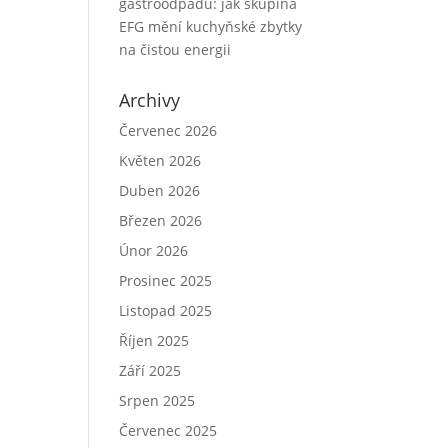
gastroodpadu: jak skupina
EFG mění kuchyňské zbytky
na čistou energii
Archivy
Červenec 2026
Květen 2026
Duben 2026
Březen 2026
Únor 2026
Prosinec 2025
Listopad 2025
Říjen 2025
Září 2025
Srpen 2025
Červenec 2025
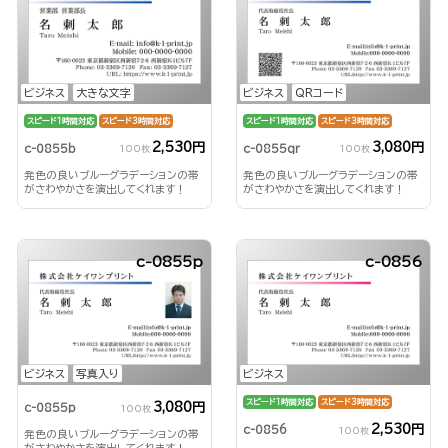
ビジネス
大きな文字
ビジネス
QRコード
スピード1時間対応
スピード3時間対応
スピード1時間対応
スピード3時間対応
2,530円
3,080円
c-0855b
c-0855qr
100枚
100枚
発色の良いブルーグラデーションの帯
発色の良いブルーグラデーションの帯
がさわやかさを演出してくれます！
がさわやかさを演出してくれます！
c-0855p
c-0856
ビジネス
写真入り
ビジネス
スピード1時間対応
スピード3時間対応
3,080円
c-0855p
100枚
2,530円
c-0856
100枚
発色の良いブルーグラデーションの帯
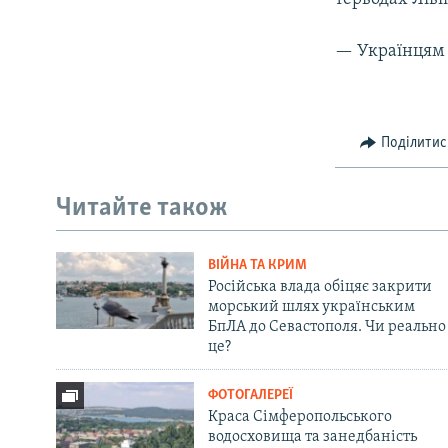
— Українцям 
Поділитис
Читайте також
ВІЙНА ТА КРИМ
Російська влада обіцяє закрити
морський шлях українським
БпЛА до Севастополя. Чи реально
це?
ФОТОГАЛЕРЕЇ
Краса Сімферопольського
водосховища та занедбаність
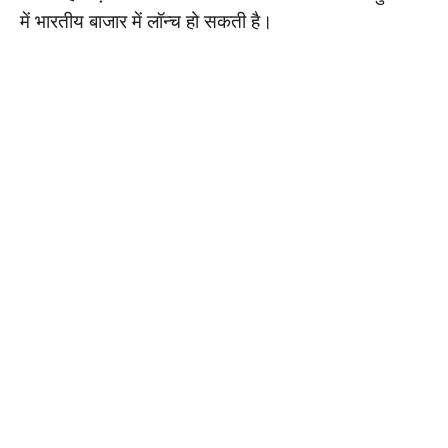
में भारतीय बाजार में लॉन्च हो सकती है।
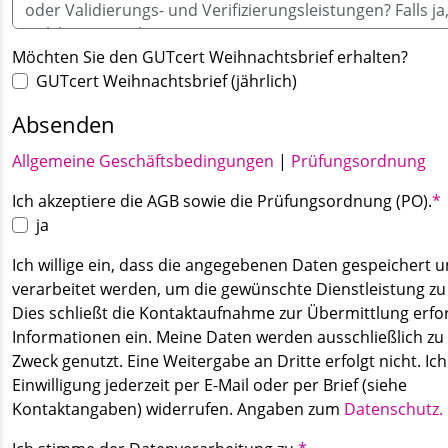
Möchten Sie den GUTcert Weihnachtsbrief erhalten?
GUTcert Weihnachtsbrief (jährlich)
Absenden
Allgemeine Geschäftsbedingungen
|
Prüfungsordnung
Pflichtfeld
Ich akzeptiere die AGB sowie die Prüfungsordnung (PO).
*
ja
Ich willige ein, dass die angegebenen Daten gespeichert 
verarbeitet werden, um die gewünschte Dienstleistung zu
Dies schließt die Kontaktaufnahme zur Übermittlung erfo
Informationen ein. Meine Daten werden ausschließlich zu
Zweck genutzt. Eine Weitergabe an Dritte erfolgt nicht. Ic
Einwilligung jederzeit per E-Mail oder per Brief (siehe
Kontaktangaben) widerrufen. Angaben zum
Datenschutz.
Pflichtfeld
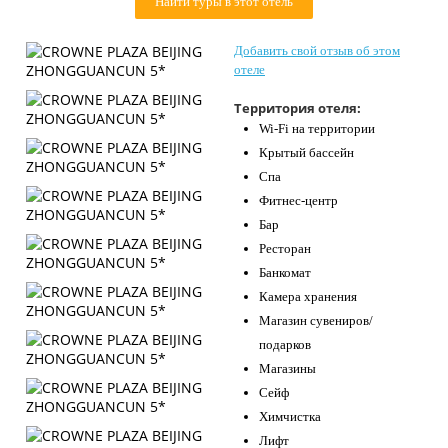
Найти туры в этот отель
Контакты
Добавить свой отзыв об этом
отеле
Территория отеля:
Wi-Fi на территории
Крытый бассейн
Спа
Фитнес-центр
Бар
Ресторан
Банкомат
Камера хранения
Магазин сувениров/
подарков
Магазины
Сейф
Химчистка
Лифт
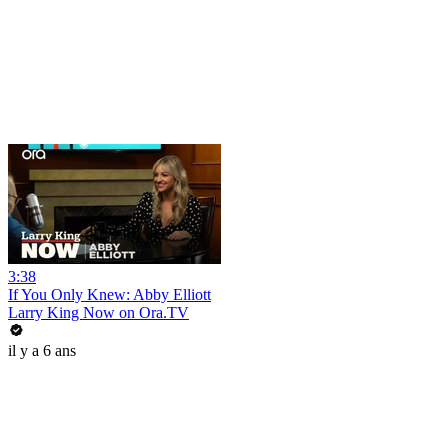
3:38
If You Only Knew: Abby Elliott
Larry King Now on Ora.TV
il y a 6 ans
•••
Go through the material and copy out every line with "Weihnachtsbrief" in it.

» Solved problem:
Möchten Sie den GUTcert Weihnachtsbrief erhalten?
GUTcert Weihnachtsbrief (jährlich)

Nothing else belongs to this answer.